Президент внимательно изучил тлеющий конец сигары, затем сказал:
– Да.
– Но этот закон подготовил лично я, – негромко, внушительно сказал Бурдик. – Я сражался за него в Палате и Сенате.
– Знаю.
– Да как же ты вообще можешь накладывать вето на закон, который обеспечивает для детей медобслуживание?! Для тех детей, чьи родители не в состоянии платить врачам?!!
– Я сделаю это, исходя из тех же самых соображений, по которым я недавно наложил вето на закон о предоставлении дополнительных льгот гражданам старше восьмидесяти лет. По аналогичным соображениям я не одобрил проект Федеральной образовательной программы для этнических меньшинств, и много еще других прекраснодушных законов. За все эти благодеяния кто-то должен платить деньги! Эту страну сделали супердержавой трудящиеся, те самые люди, которые вкалывают своими руками. А мы только за последние десять лет увеличили для них налоги на пятьсот процентов. Понимаешь, о чем я говорю?! Они вкалывают, а мы увеличиваем налоги.
– Мы же не для себя увеличиваем. Мы поступаем в интересах всех.
– Скорее, в интересах сбалансированного бюджета, сенатор. Вот ты разработал новую программу, а деньги на нее – откуда?!
– Думаю, пришла пора подумать о сокращении расходов на Мета Секшн.
– А, вот куда ты повернул!!! Конгресс решил добраться и до Мета Секшн!
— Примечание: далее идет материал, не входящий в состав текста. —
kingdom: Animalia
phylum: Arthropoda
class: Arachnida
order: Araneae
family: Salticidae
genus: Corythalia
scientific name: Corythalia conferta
Что ж, рано или поздно это и должно было произойти. Хоть не слишком рано, и на том спасибо. – Он дал себе чуточку остыть. – Значит, Мета Секшн, говоришь?!
– Ты и так столько сделал для этих ученых… Столько лет подряд ни в чем не отказывал им.
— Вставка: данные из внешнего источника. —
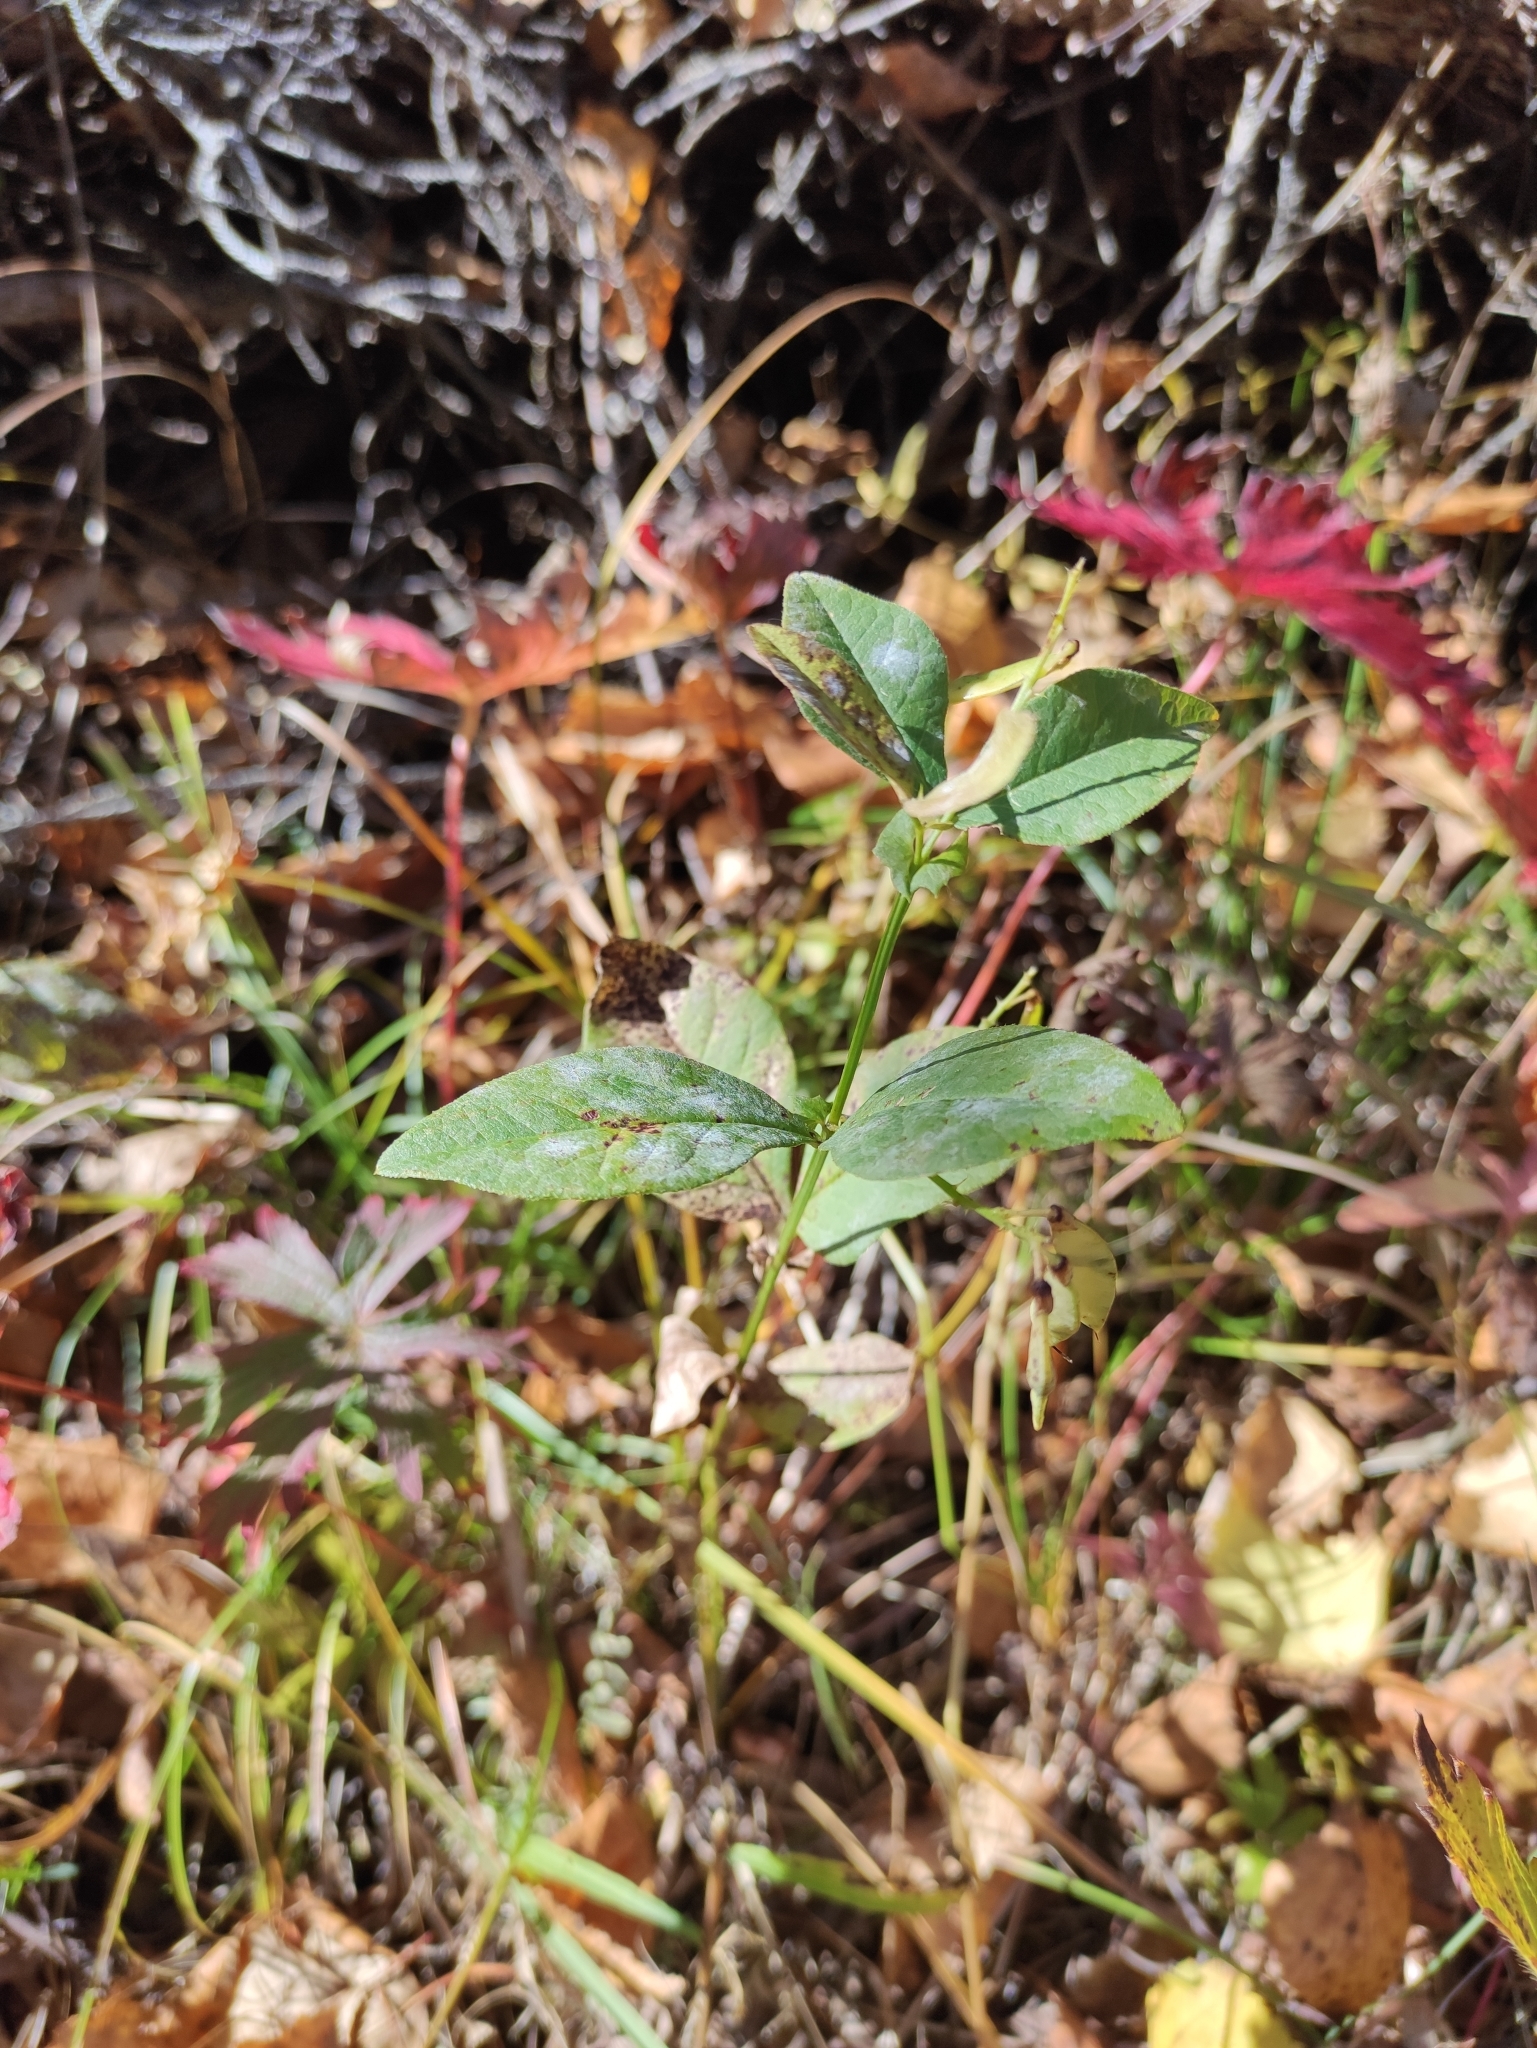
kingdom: Plantae
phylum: Tracheophyta
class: Magnoliopsida
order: Fabales
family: Fabaceae
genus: Vicia
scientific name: Vicia unijuga
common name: Two-leaf vetch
– Не отказывал, – мрачно согласился Президент. Некоторое время они помолчали. Наконец Бурдик нарушил паузу:
– Как все это ни было запутано, а мои парни сумели-таки организовать расследование. Теперь точно известно, что именно из денег, направленных для Мета Секшн, и был создан фонд для поднятия «Титаника». А связь между сверхсекретной Мета Секшн и Президентом Соединенных Штатов более чем очевидна. Я могу с полным на то основанием сказать, что именно ты направил более семисот пятидесяти миллионов долларов на спасение старого, ржавого, никому не нужного корабля. А публике сообщили сумму расходов, не соответствующую истинной и на половину. Мне же требуется лишь пятьдесят миллионов, к тому же – на детей из неблагополучных семей. Так что, извини меня, однако твои приоритеты мне не вполне понятны, мягко говоря.
– И что ты собираешься делать, Джон? Шантажировать меня, рассчитывая таким образом протолкнуть свой законопроект?
– Если честно, то да.
– Понятно.
В этот момент разговор был прерван вошедшим секретарем.
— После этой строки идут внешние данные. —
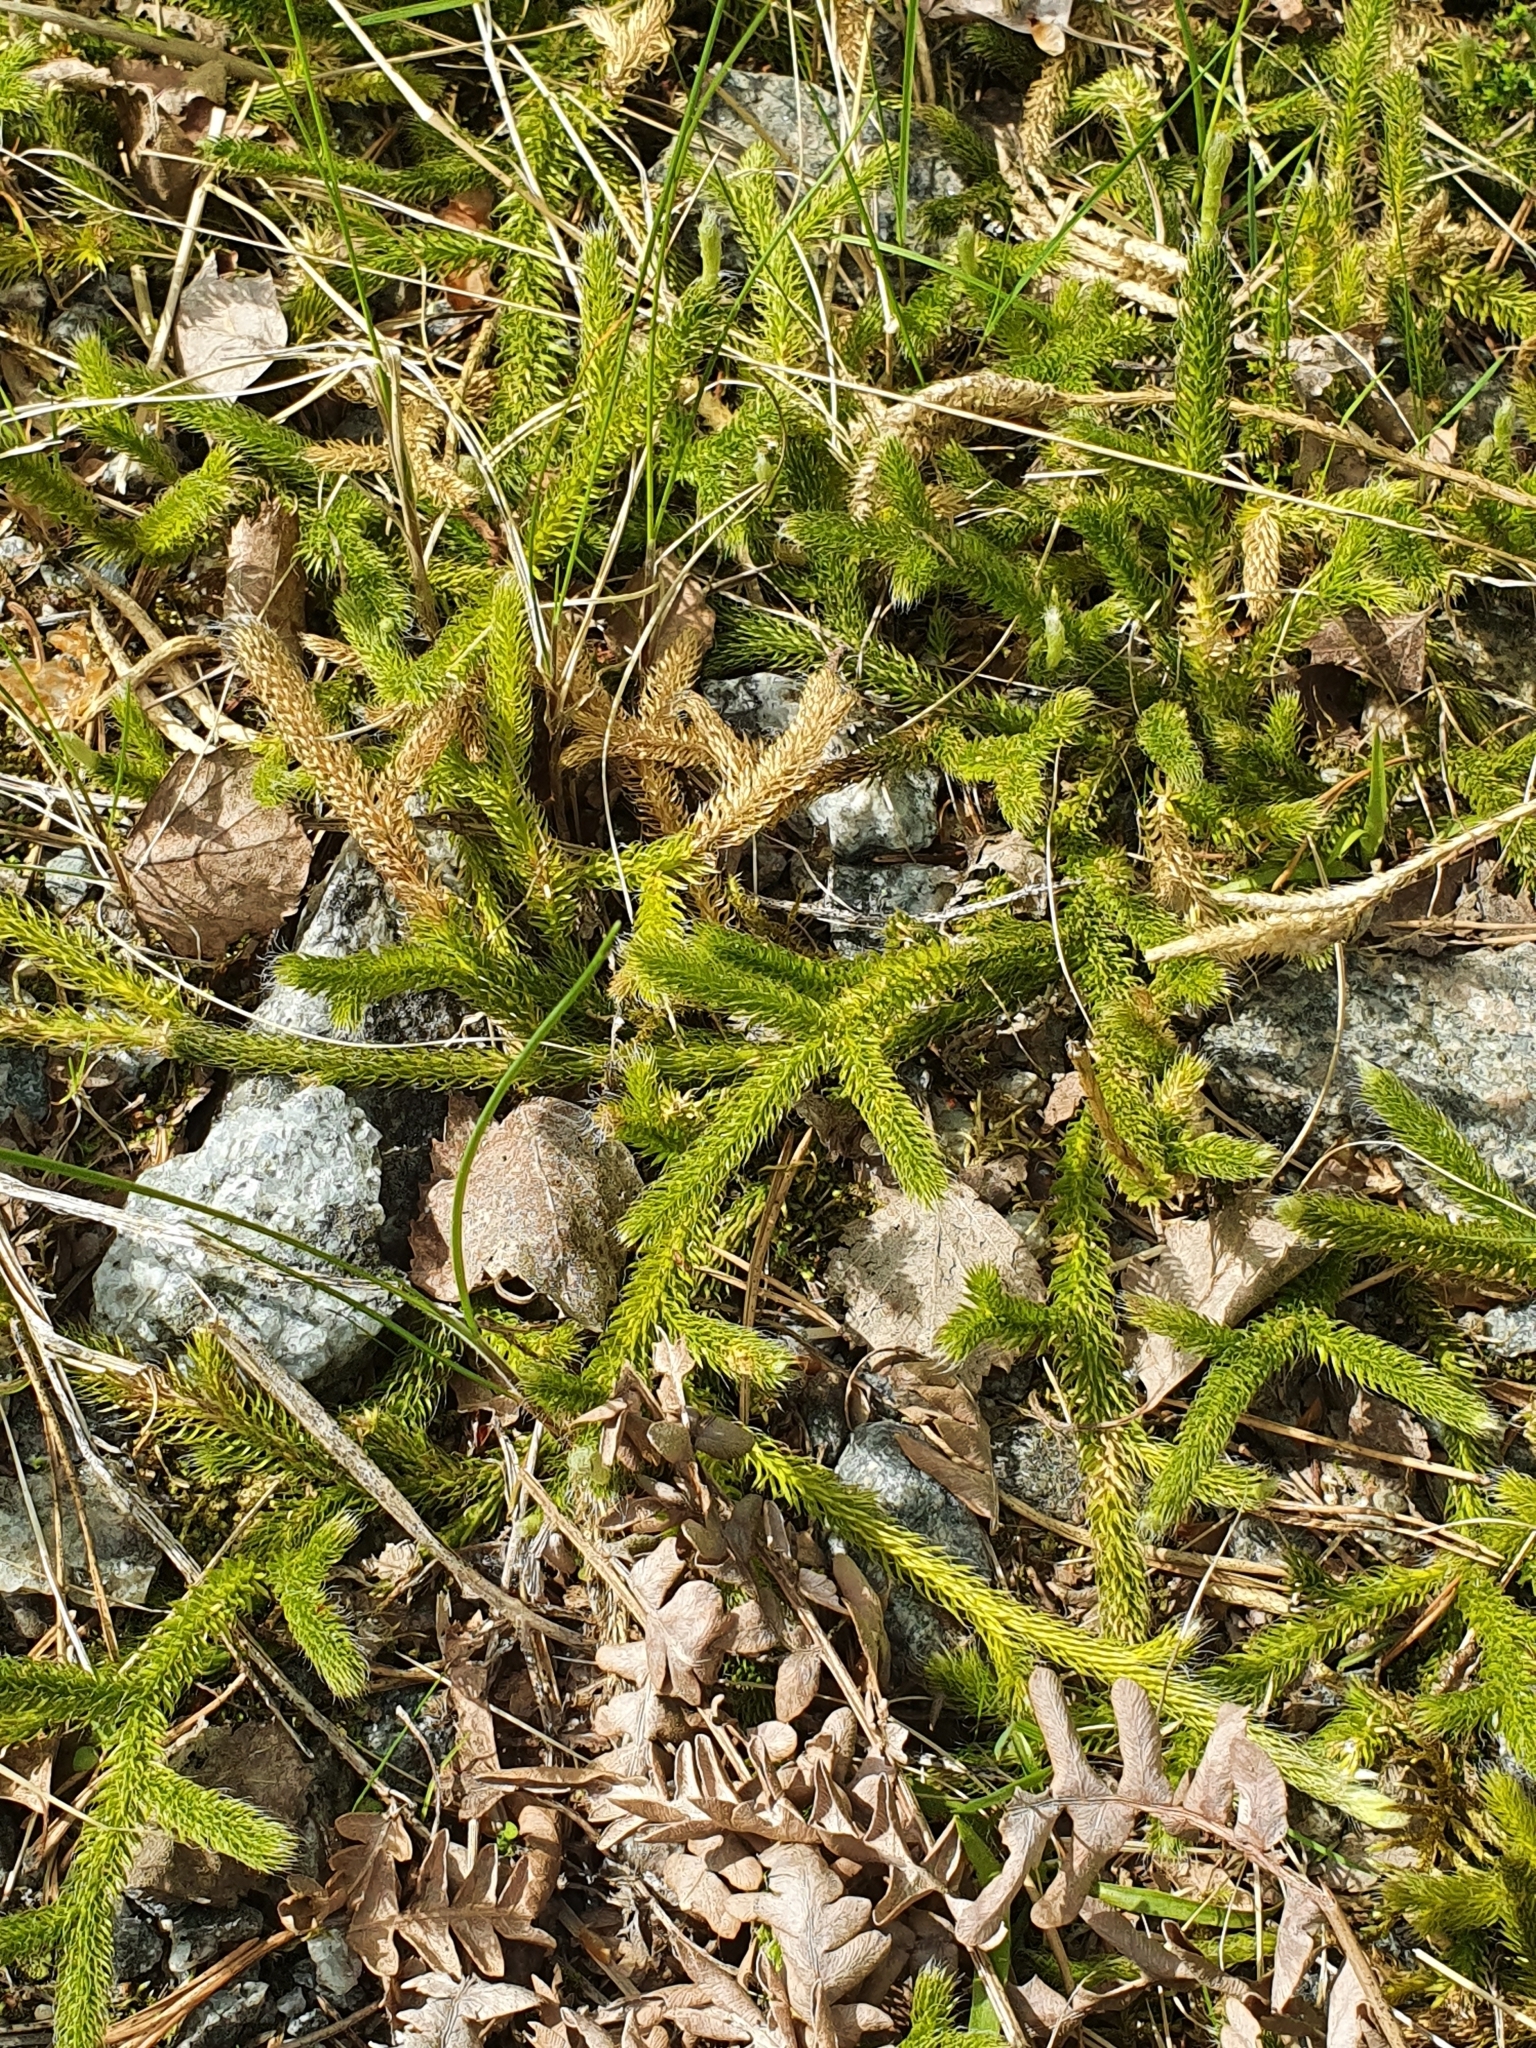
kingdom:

– Извините, что вынужден прервать, господин Президент, но вы распорядились просмотреть перечень дел на сегодняшний день.
Президент сделал извиняющийся жест:
– Извини, Джон, это займет пару минут.
Он взял из рук секретаря лист бумаги и стал читать, задержал взгляд на имени, которое было вписано карандашом против времени 4.15. Подняв бровь, он переспросил у секретаря:
– Миссис Сигрем?
– Да, Сэр. Она позвонила и сказала, что ей удалось выяснить историю того корабля, модель которого стоит в спальне у вас. Я подумал, что вас это может заинтересовать, и потому отвел для миссис Сигрем несколько минут.